I have and experiment where I am looking at bird visits to feeders. If they go to the correct feeder, it counts as a success. They are deemed to have learnt which feeder to visit once they are successful 16/20 visits (80%).
I want to write a piece of R
code that goes through the full data frame by bird and identifies the first instance of 80% success with a moving window of 20 visits.

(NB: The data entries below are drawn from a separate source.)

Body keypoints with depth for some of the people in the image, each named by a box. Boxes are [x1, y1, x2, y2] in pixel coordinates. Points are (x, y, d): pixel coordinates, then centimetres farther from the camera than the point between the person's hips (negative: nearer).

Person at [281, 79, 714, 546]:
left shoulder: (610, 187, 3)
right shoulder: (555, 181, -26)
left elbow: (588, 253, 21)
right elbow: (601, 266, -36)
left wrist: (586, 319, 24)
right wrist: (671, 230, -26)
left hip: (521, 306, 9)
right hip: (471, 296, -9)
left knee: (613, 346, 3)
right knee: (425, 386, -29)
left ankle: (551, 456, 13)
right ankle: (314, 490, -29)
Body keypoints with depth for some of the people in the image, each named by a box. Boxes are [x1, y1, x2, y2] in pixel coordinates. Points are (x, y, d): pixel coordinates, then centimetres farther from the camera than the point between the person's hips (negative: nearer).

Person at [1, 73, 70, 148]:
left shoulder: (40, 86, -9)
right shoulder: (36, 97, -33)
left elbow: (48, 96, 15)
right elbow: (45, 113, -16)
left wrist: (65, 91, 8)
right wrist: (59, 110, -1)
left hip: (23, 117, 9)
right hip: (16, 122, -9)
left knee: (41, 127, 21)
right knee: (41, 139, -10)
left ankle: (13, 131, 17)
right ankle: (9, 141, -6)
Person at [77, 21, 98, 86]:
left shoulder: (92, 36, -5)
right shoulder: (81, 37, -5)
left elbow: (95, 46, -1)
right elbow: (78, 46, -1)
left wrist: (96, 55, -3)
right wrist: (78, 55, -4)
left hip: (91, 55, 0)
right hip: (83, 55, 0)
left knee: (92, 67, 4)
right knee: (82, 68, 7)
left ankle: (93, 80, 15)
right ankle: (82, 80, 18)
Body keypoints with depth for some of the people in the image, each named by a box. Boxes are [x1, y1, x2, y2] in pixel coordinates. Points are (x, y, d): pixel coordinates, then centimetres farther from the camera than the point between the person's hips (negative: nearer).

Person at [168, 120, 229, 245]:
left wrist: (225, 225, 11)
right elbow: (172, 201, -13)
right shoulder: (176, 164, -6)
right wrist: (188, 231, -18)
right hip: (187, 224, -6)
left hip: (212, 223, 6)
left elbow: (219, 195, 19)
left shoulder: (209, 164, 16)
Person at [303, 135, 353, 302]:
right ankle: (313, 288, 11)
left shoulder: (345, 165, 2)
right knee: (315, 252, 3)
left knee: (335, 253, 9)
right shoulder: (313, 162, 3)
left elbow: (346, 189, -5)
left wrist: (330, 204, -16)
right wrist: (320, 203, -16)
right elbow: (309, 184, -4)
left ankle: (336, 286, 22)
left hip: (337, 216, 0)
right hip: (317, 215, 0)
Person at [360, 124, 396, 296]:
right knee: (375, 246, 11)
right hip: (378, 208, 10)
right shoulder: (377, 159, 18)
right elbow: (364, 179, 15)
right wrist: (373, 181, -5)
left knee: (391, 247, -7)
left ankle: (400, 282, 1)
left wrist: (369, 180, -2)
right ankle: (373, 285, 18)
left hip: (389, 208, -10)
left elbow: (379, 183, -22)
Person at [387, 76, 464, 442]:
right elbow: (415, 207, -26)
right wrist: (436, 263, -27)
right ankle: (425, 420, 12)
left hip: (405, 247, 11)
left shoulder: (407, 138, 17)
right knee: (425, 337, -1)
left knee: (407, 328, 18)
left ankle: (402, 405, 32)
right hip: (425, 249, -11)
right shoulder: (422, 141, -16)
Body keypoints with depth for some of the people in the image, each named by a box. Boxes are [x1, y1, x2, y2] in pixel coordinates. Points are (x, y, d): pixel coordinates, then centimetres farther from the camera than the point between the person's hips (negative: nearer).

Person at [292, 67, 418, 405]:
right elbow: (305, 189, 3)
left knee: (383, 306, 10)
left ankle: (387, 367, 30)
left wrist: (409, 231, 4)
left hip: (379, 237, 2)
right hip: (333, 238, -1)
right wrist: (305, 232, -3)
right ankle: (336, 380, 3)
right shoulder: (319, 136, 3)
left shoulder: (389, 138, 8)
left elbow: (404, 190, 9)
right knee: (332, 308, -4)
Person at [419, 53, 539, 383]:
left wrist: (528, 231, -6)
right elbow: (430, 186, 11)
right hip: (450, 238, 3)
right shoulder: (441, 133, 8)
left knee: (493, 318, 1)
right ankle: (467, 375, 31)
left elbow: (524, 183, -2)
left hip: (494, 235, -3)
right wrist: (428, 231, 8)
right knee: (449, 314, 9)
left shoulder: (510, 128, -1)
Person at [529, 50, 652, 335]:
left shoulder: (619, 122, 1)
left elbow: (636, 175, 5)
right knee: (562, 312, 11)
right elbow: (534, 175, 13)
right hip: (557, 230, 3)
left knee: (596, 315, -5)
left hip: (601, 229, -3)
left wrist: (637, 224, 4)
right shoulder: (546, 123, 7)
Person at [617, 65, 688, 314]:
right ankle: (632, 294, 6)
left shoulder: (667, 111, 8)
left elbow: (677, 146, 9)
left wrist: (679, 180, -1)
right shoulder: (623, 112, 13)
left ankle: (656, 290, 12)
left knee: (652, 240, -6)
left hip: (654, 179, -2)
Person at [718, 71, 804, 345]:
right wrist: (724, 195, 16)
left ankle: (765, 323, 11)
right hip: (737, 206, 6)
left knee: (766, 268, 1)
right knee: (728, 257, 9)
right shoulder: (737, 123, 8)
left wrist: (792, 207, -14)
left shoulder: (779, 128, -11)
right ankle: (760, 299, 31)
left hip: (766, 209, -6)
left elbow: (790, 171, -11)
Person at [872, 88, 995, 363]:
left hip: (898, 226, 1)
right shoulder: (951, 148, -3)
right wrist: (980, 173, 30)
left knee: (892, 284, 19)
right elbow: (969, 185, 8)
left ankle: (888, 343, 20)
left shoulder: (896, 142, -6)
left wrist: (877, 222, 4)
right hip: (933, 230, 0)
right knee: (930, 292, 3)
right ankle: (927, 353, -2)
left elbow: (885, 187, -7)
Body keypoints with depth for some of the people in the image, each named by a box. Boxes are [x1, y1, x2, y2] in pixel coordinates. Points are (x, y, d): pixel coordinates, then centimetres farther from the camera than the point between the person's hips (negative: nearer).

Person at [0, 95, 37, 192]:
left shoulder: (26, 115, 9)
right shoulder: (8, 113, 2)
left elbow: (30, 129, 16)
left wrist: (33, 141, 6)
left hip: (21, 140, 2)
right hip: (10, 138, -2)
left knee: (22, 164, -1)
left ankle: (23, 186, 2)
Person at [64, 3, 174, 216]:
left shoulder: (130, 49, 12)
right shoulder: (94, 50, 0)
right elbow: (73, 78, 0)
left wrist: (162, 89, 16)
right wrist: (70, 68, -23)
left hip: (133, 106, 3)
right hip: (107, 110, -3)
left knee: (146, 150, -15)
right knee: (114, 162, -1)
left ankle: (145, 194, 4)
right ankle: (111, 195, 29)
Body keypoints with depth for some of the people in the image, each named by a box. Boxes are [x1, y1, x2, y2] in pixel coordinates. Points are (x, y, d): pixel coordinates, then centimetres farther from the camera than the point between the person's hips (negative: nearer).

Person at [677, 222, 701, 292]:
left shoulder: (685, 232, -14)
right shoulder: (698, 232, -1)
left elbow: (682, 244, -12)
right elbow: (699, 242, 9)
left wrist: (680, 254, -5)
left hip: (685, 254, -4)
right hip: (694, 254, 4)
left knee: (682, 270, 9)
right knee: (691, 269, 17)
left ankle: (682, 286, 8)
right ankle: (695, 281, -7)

The code I have below works but it is clumsy. The end result is to obtain a tibble with each row representing a unique bird and the point at which they first reach 80% success.
# My attempt
library(tidyverse)
# Some sample data
data <- tibble(
bird = rep("a121", 99),
success = sample(c(1,0), 99, replace = TRUE, prob = c(0.7, 0.3)),
visit = 1:99) %>%
bind_rows(tibble(
bird = rep("b232", 99),
success = sample(c(1,0), 99, replace = TRUE, prob = c(0.75, 0.15)),
visit = 1:99)) %>%
bind_rows(tibble(
bird = rep("c211", 99),
success = sample(c(1,0), 99, replace = TRUE, prob = c(0.7, 0.3)),
visit = 1:99)) %>%
mutate(observation = 1:297) %>%
select(observation, everything())
# Identify first time 80% success rate met with a sliding window of 20
res <- NULL
slide.funct <- function(data, window, step){
birds <- unique(pull(data, bird)) # Identify the birds in the data
for (j in birds) {
sub_data <- filter(data, bird == j) # Work with one bird at a time
# Might need a line to ensure the data is ordered by time
total <- nrow(sub_data)
spots <- seq(from = 1, to = (total - window), by = step)
result <- vector(length = length(spots))
for(i in 1:length(spots)){
result[i] <- mean(sub_data$success[spots[i]:(spots[i] + window)]) # Success rate by window
position <- Position(function(x) x >= 0.8 , result) + 19 # First point at which success > 80%
}
res <- bind_rows(res, sub_data[position, ]) # Build up info for each bird
}
res <- res %>% mutate(observation = observation + 19) %>%
select(observation, bird)
return(res)
}
slide.funct(data, 19, 1)
#> # A tibble: 3 x 2
#> observation bird
#> <dbl> <chr>
#> 1 53 a121
#> 2 138 b232
#> 3 237 c211
This is only the first stage of the process as there is more to do downstream. However, I'm not sure the above function robust enough. I looked at the 'zoo' package but didn't think it could help here. I'm also looking to use tidyverse
code where I can, so if there are better options with respect to achieving the above, I'd be very happy to hear them.